(Dataset excerpts)
-- -- --
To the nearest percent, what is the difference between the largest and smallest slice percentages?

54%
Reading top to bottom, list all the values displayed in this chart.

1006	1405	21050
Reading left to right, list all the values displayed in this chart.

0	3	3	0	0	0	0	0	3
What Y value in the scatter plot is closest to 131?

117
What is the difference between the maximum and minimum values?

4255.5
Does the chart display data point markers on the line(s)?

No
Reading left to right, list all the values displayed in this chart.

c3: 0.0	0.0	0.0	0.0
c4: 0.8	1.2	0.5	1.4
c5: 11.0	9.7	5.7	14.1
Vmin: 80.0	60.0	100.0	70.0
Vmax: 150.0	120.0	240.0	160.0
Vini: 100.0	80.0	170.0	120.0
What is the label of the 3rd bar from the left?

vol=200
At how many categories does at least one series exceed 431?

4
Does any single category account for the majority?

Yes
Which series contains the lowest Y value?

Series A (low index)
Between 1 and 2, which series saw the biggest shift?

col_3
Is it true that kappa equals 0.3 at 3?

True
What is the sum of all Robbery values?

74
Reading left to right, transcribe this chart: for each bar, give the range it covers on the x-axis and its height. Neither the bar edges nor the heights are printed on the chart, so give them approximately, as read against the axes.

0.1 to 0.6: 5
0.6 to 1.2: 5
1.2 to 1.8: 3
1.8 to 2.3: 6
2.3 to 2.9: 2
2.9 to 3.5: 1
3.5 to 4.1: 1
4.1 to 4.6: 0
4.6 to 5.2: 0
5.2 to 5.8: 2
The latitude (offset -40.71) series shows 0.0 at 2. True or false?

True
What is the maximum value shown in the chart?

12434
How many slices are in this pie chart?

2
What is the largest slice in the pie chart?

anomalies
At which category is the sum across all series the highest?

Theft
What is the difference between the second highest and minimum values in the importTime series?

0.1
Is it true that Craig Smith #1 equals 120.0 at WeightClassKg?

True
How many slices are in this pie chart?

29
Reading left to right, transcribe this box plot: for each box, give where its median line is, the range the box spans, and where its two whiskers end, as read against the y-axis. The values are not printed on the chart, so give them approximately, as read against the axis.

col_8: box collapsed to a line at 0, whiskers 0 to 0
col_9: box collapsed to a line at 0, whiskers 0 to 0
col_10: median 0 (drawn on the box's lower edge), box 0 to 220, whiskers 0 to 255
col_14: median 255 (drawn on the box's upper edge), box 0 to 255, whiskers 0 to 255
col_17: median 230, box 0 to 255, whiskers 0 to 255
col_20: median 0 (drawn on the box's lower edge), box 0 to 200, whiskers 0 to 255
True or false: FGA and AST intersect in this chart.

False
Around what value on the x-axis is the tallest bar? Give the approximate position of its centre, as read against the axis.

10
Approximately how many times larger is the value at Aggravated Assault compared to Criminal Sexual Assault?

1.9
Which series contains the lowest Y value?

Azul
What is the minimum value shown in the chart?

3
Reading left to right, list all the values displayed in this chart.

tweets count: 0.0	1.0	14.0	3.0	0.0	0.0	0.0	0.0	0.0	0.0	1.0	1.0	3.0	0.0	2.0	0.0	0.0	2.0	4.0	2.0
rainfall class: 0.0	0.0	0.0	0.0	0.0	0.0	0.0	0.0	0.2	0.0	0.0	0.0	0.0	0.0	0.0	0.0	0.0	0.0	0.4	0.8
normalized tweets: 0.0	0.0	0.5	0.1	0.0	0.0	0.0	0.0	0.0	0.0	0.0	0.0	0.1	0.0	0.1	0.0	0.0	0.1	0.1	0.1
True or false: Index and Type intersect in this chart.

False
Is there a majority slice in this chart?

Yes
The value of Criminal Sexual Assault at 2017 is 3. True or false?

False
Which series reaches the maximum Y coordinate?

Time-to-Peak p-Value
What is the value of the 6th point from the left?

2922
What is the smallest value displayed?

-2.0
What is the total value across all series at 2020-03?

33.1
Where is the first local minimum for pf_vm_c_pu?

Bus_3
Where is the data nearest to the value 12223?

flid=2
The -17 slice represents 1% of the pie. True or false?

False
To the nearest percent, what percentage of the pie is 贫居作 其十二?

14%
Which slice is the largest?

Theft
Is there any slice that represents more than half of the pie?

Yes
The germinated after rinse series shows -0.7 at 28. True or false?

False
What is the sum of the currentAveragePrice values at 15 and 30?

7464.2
-- -- --
Please turn the entries above into a single numbered list with one line per item, leaving out the blank lines.

1. To the nearest percent, what is the difference between the largest and smallest slice percentages?
2. 54%
3. Reading top to bottom, list all the values displayed in this chart.
4. 1006	1405	21050
5. Reading left to right, list all the values displayed in this chart.
6. 0	3	3	0	0	0	0	0	3
7. What Y value in the scatter plot is closest to 131?
8. 117
9. What is the difference between the maximum and minimum values?
10. 4255.5
11. Does the chart display data point markers on the line(s)?
12. No
13. Reading left to right, list all the values displayed in this chart.
14. c3: 0.0	0.0	0.0	0.0
15. c4: 0.8	1.2	0.5	1.4
16. c5: 11.0	9.7	5.7	14.1
17. Vmin: 80.0	60.0	100.0	70.0
18. Vmax: 150.0	120.0	240.0	160.0
19. Vini: 100.0	80.0	170.0	120.0
20. What is the label of the 3rd bar from the left?
21. vol=200
22. At how many categories does at least one series exceed 431?
23. 4
24. Does any single category account for the majority?
25. Yes
26. Which series contains the lowest Y value?
27. Series A (low index)
28. Between 1 and 2, which series saw the biggest shift?
29. col_3
30. Is it true that kappa equals 0.3 at 3?
31. True
32. What is the sum of all Robbery values?
33. 74
34. Reading left to right, transcribe this chart: for each bar, give the range it covers on the x-axis and its height. Neither the bar edges nor the heights are printed on the chart, so give them approximately, as read against the axes.
35. 0.1 to 0.6: 5
36. 0.6 to 1.2: 5
37. 1.2 to 1.8: 3
38. 1.8 to 2.3: 6
39. 2.3 to 2.9: 2
40. 2.9 to 3.5: 1
41. 3.5 to 4.1: 1
42. 4.1 to 4.6: 0
43. 4.6 to 5.2: 0
44. 5.2 to 5.8: 2
45. The latitude (offset -40.71) series shows 0.0 at 2. True or false?
46. True
47. What is the maximum value shown in the chart?
48. 12434
49. How many slices are in this pie chart?
50. 2
51. What is the largest slice in the pie chart?
52. anomalies
53. At which category is the sum across all series the highest?
54. Theft
55. What is the difference between the second highest and minimum values in the importTime series?
56. 0.1
57. Is it true that Craig Smith #1 equals 120.0 at WeightClassKg?
58. True
59. How many slices are in this pie chart?
60. 29
61. Reading left to right, transcribe this box plot: for each box, give where its median line is, the range the box spans, and where its two whiskers end, as read against the y-axis. The values are not printed on the chart, so give them approximately, as read against the axis.
62. col_8: box collapsed to a line at 0, whiskers 0 to 0
63. col_9: box collapsed to a line at 0, whiskers 0 to 0
64. col_10: median 0 (drawn on the box's lower edge), box 0 to 220, whiskers 0 to 255
65. col_14: median 255 (drawn on the box's upper edge), box 0 to 255, whiskers 0 to 255
66. col_17: median 230, box 0 to 255, whiskers 0 to 255
67. col_20: median 0 (drawn on the box's lower edge), box 0 to 200, whiskers 0 to 255
68. True or false: FGA and AST intersect in this chart.
69. False
70. Around what value on the x-axis is the tallest bar? Give the approximate position of its centre, as read against the axis.
71. 10
72. Approximately how many times larger is the value at Aggravated Assault compared to Criminal Sexual Assault?
73. 1.9
74. Which series contains the lowest Y value?
75. Azul
76. What is the minimum value shown in the chart?
77. 3
78. Reading left to right, list all the values displayed in this chart.
79. tweets count: 0.0	1.0	14.0	3.0	0.0	0.0	0.0	0.0	0.0	0.0	1.0	1.0	3.0	0.0	2.0	0.0	0.0	2.0	4.0	2.0
80. rainfall class: 0.0	0.0	0.0	0.0	0.0	0.0	0.0	0.0	0.2	0.0	0.0	0.0	0.0	0.0	0.0	0.0	0.0	0.0	0.4	0.8
81. normalized tweets: 0.0	0.0	0.5	0.1	0.0	0.0	0.0	0.0	0.0	0.0	0.0	0.0	0.1	0.0	0.1	0.0	0.0	0.1	0.1	0.1
82. True or false: Index and Type intersect in this chart.
83. False
84. Is there a majority slice in this chart?
85. Yes
86. The value of Criminal Sexual Assault at 2017 is 3. True or false?
87. False
88. Which series reaches the maximum Y coordinate?
89. Time-to-Peak p-Value
90. What is the value of the 6th point from the left?
91. 2922
92. What is the smallest value displayed?
93. -2.0
94. What is the total value across all series at 2020-03?
95. 33.1
96. Where is the first local minimum for pf_vm_c_pu?
97. Bus_3
98. Where is the data nearest to the value 12223?
99. flid=2
100. The -17 slice represents 1% of the pie. True or false?
101. False
102. To the nearest percent, what percentage of the pie is 贫居作 其十二?
103. 14%
104. Which slice is the largest?
105. Theft
106. Is there any slice that represents more than half of the pie?
107. Yes
108. The germinated after rinse series shows -0.7 at 28. True or false?
109. False
110. What is the sum of the currentAveragePrice values at 15 and 30?
111. 7464.2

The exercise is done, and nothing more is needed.